Saints Come Marching into Renovated LA Memorial Coliseum

Rams Beat Panthers 30-28

The New Orleans Saints will come marching into the new Los Angeles Memorial Coliseum this Sunday, Sept. 15, with an eye on redemption for losing 26-23 to the Los Angeles Rams in last season's NFC Championship game. That game will forever be known for changing the way the league reviews pass interference calls due to a non-call late in the fourth quarter, likely costing the Saints a Super Bowl appearance.

With the Rams surviving a 30-28 well-earned win over the Carolina Panthers in NFL Week 1 last Sunday and the Saints barely squeezing by the Houston Texans, 30-27, on Monday Night Football, the game is a must-watch contest. The teams split their two matchups last season as the Saints ended the Rams 8-0, 2018 season start, with a 45-35 win at New Orleans.

"They're going to be a great challenge," said Rams head coach Sean McVay. "Their offense has consistently been one of the best units in the league over the last handful of years since Sean (Payton, head coach) and Drew (Brees, quarterback) have been there. He added: "We'll be ready for the new changes from the rules."

The Saints needed a booming 58-yard field goal from kicker Will Lutz as time expired to beat the Texans on Monday. On the other hand the Rams took several 13-point leads throughout against Carolina before the Panthers cut the lead to three twice in the fourth quarter. It was McVay's third consecutive opening game victory in three seasons as head coach of the Rams.

The Rams offense was rusty. Quarterback Jared Goff was inconsistent at best. He completed six of his first seven passes, got sacked, and then missed four of his next five targets. He also fumbled once and threw an interception early in the fourth quarter. Yet, Goff's only touchdown pass late in the fourth quarter was critical to victory.

McVay: "I think it starts with some of the play selections. To Carolina's credit, they did a good job. Really, at the end of the day, we were trying to win the football game and we felt like that approach was conducive for winning the game as a team."

Running back Todd Gurley looked pedestrian in the first half, gaining eight yards on five carries.

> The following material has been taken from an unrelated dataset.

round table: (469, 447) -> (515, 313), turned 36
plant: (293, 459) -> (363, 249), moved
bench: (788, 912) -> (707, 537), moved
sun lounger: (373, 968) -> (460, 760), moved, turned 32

He righted the ship in the fourth quarter when Carolina rallied. Gurley finished the game with 97 yards on 14 carries and offered glimpses of last season when he led the league with 21 touchdowns. He caught one pass for four yards, well below last season's average when he caught 59 passes for 580 yards.

It was the Malcolm Brown Show for the first three quarters. Switched in for Gurley, Brown gave the Rams sputtering offense a much-needed punch. He scored two touchdowns while rushing for 53 yards on 11 carries. His one-yard run gave the Rams a 23-10 lead late in the third quarter.

Robert Woods anchored the receivers with 70 yards on eight receptions. Cooper Kupp looked completely healed, catching seven passes for 46 yards. Brandin Cooks caught his only two passes for 39 yards, setting up kicker Greg Zuerlein's 27-yard field goal for the 16-3 lead. Higbee caught five passes for 20 yards, including the 5-yard touchdown late in the fourth quarter that secured the game.

The Rams defense were effective in holding quarterback Cam Newton and the Panthers to three points in the first half, only yielding a 46-yard Joey Slye field goal two seconds before halftime. They also recorded three sacks, the first by linebacker Clay Matthews, already paying dividends after being signed in the off-season.

Dante Fowler looked in midseason form with two sacks on Newton. Linebacker Corey Littleton had a stellar game, causing and recovering a fumble with Carolina driving in the first quarter. He also made a 26-yard interception return late in the game and led the team with 14 tackles. Linebacker John Johnson also had 11 tackles and a tackle for loss.

However, defense coordinator Wade Phillips' side was ineffective in containing Carolina running back Christian McCaffrey... by ground or air. McCaffrey kept the Panthers in the game throughout, rushing for two touchdowns while gaining 128 yards on 19 carries. He also caught 10 passes for 81 yards.

"Really impressed by some of the things that he (McCaffrey) was able to do," said McVay. "We always want to be consistent in terms of just being able to stop the run, getting them into some of those second down and long situations and the third down and long plays."

The Rams had one scare when safety Eric Weddle had to leave the game in the second quarter. McCaffrey kneed him in the head with a flying hurdle. Weddle was bleeding from his forehead and was put on concussion protocol. "He didn't have any symptoms today, but he has to go through that process," said McVay. "I think we're hopeful he'll be able to check out, but he has to go through all that."

The special teams were hot and cold. There was one very badly missed field goal attempt by Zuerlein that would have given the Rams a 13-point lead late in the game. A greater error was punter Johnny Hekker getting his punt blocked early in the fourth quarter, leading directly to a touchdown and cutting the lead to three. But true to form, Zuerlein' s three field goals and a Hekker 68-yard punt were the difference in the game.